Lamar is offering to purchase the notes at a price of $960 for each $1,000 principal amount of notes tendered. The tender offer for the notes will expire at 12:00 midnight, New York City time, at the end of July 9, 2009, unless earlier terminated or extended pursuant to the terms of the tender offer. Tendered notes may be withdrawn at any time prior to the expiration time. Payments of the purchase price and accrued interest up to but not including the payment date for the notes validly tendered and not withdrawn on or prior to the expiration time and accepted for purchase will be made promptly after the expiration time. The tender offer will not be contingent upon any minimum number of notes being tendered. However, the tender offer will be subject to certain conditions, which are described in the Offer to Purchase. Subject to applicable law, Lamar may waive conditions applicable to the tender offer or extend, terminate or otherwise amend the tender offer.
The purpose of the offer is to purchase the notes in order to retire the debt associated with the notes. In accordance with the terms and subject to the conditions of the tender offer, Lamar will fund purchases pursuant to the tender offer from available cash. As of June 11, 2009, $133,567,000 aggregate principal amount of the notes was outstanding.
The dealer managers for the tender offer are J.P. Morgan Securities Inc. and Wachovia Capital Markets, LLC. Global Bondholder Services Corporation is acting as depository and information agent in connection with the tender offer. Any questions regarding procedures for tendering the notes or requests for additional copies of the Offer to Purchase, Letter of Transmittal and related documents, which are available for free and which describe the tender offer in greater detail, should be directed to Global Bondholder Services Corporation, whose address and telephone number are as follows:
Global Bondholder Services Corporation 65 Broadway - Suite 723 New York, New York 10006
Holders call toll-free: (866) 857-2200 Banks and Brokers call: (212) 430-3774 Fax: (212) 430-3775
None of Lamar, its board of directors, the dealer managers, the information agent or the depository is making any recommendation to holders of notes as to whether or not they should tender any notes pursuant to the tender offer.

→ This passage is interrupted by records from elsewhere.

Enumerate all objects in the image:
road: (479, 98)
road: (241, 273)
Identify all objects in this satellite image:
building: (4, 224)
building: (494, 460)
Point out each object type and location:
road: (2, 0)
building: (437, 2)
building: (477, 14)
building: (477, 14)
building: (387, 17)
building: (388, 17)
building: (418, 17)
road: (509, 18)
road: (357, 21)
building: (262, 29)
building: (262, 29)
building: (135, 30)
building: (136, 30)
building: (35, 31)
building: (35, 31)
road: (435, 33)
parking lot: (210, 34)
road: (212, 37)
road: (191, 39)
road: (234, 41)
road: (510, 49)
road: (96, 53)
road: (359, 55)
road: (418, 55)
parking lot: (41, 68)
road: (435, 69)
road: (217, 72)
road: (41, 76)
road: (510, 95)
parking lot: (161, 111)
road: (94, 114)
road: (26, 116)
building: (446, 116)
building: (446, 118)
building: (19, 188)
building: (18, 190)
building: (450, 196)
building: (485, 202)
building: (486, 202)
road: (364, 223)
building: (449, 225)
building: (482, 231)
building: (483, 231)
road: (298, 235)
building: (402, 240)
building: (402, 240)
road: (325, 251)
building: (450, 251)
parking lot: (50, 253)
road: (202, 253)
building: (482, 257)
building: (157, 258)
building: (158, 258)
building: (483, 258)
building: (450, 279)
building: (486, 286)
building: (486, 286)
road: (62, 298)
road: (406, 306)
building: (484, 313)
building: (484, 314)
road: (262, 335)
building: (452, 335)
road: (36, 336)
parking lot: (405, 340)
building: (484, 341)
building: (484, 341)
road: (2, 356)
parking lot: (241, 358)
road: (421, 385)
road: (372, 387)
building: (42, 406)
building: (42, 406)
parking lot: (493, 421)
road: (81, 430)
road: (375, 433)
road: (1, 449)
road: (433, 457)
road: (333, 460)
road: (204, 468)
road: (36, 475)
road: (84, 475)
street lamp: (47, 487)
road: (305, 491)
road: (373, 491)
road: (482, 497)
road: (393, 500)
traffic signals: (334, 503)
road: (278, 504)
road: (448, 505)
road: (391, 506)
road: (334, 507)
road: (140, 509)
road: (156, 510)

This press release is for informational purposes only and shall not constitute an offer to purchase nor a solicitation for acceptance of the tender offer described above. The tender offer is being made only pursuant to the Offer to Purchase, Letter of Transmittal and related materials that Lamar will distribute to holders of the notes after these documents are filed with the SEC as exhibits to its Schedule TO. Holders of notes should read the Offer to Purchase, Letter of Transmittal and related tender offer materials when they become available because they contain important information. Holders of notes can obtain a copy of the Offer to Purchase, Letter of Transmittal and other tender offer related materials free of charge from the SEC's website at www.sec.gov once Lamar files them with the SEC, which it expects to do on or about June 11, 2009.
About Lamar
Lamar Advertising Company is one of the largest outdoor advertising companies in the United States based on number of displays and has operated under the Lamar name since 1902. As of April 30, 2008, Lamar owned and operated approximately 155,000 billboard advertising displays in 44 states, Canada and Puerto Rico, approximately 96,000 logo advertising displays in 19 states and the province of Ontario, Canada, and operated over 27,000 transit advertising displays in 16 states, Canada and Puerto Rico. Lamar offers its customers a fully integrated service, satisfying all aspects of their billboard display requirements from ad copy production to placement and maintenance. Lamar's corporate headquarters is located in Baton Rouge, Louisiana.
Forward-Looking Statements
This press release contains forward-looking statements that involve risks and uncertainties, including statements concerning Lamar's expectations regarding the terms of the offer and timing for filing its Schedule TO, Offer to Purchase, Letter of Transmittal and other offer related documents, and the commencement and completion of Lamar's tender offer for the notes. There can be no assurance that the tender offer will be completed or that it will not be amended or withdrawn.